Recent years have witnessed a growing number of special-purpose communities in which different organizations (or tenants) with common interests and needs interact and share pools of configurable resources governed by a cloud service provider. Community clouds have many advantages. They enable organizations that are technologically different and geographically separated to collaborate in a seamless manner. However, they can be difficult to manage especially when the tenants have differing access policies. The diversity of the policies of the entities may lead to serious obstacles in establishing a safe collaboration within the cloud. An important requirement for precisely achieving this goal is that each entity, tenant as well as cloud service provider, abides by the security, compliance and risk management requirements of the others. Thus, to allow the entities to interact safely, their access policies must necessarily be compared and composed.

In this paper, leveraging the community clouds as an illustrative example, we address the policy composition problem in a broader scenario in which different entities are interested in composing their independently stated policies while retaining their autonomy i.e., maintaining the control over their resources.

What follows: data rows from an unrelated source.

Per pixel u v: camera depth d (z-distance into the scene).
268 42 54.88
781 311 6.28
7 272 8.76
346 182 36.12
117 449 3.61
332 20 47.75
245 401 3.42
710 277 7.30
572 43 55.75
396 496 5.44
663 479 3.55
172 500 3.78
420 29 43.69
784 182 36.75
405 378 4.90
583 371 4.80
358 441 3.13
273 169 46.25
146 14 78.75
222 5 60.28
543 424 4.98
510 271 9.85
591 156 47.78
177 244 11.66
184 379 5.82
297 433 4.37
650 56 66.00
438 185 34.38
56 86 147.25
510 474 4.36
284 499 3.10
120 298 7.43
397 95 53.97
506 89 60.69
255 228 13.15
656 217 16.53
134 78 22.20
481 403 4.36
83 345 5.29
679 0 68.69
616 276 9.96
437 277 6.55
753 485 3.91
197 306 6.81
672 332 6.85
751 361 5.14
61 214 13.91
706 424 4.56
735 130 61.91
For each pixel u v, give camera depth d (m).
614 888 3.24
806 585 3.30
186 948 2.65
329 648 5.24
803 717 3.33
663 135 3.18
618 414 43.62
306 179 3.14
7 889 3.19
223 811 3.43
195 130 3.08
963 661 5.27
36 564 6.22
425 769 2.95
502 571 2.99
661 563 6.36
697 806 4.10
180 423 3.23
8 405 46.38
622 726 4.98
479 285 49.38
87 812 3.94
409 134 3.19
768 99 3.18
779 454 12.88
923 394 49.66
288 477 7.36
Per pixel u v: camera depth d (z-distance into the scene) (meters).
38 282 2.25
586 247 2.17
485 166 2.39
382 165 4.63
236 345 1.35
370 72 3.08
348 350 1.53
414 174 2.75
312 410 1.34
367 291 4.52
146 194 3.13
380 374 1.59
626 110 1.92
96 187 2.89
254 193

A non-trivial challenge generally faced in this context is the occurrence of conflicts. Two access policies may apply to same objects and yield upon request of the objects contradictory evaluation results. Access control systems governed by such policies cannot deterministically decide whether to grant access to the requested objects or to deny the access. Consequently, they may even allow certain users to access resources they are not authorized for or deny the access to the legitimate ones. Thus, to enable access policies in individual systems to unambiguously evaluate users requests, many conflict resolution strategies have been proposed (Reeder, Bauer, Cranor, Reiter, & Vaniea, 2009; Cuppens, Cuppens-Boulahia, & Ghorbel, 2007; Dong, Russello, & Dulay, 2008; Jajodia, Samarati, Sapino, & Subramanian, 2001; Moffett & Sloman, 1993; XACML, 2005).

However, in situations where several autonomous entities want to integrate their independent access policies, these strategies are limited. Conflicts that occur in this scenario are difficult to eliminate because of the diversity of the policies of the entities, and more importantly because of the conflict resolution strategies that they use. Currently, no effective technique exists for resolving these conflicts while the policies are being integrated (Mohan & Blough, 2010). An intuitive approach could however be to pick the conflict resolution strategy of a random entity and adopt it as the conflict resolution technique of all the policies. Unfortunately, because each entity enforces the strategy it finds more suitable to its needs, such an approach would result in many cases inconclusive. A typical example is two entities, A that applies the Deny-overrides (XACML, 2005) scheme to restrict access to its resources, and B that uses the Permit-overrides (XACML, 2005) method to ensure the availability of its data. In this case, if the strategy that B uses is applied, then resources of A may be accessed by unauthorized users. Conversely, if we opt for the strategy of A, then access to resources of B may be severely restricted.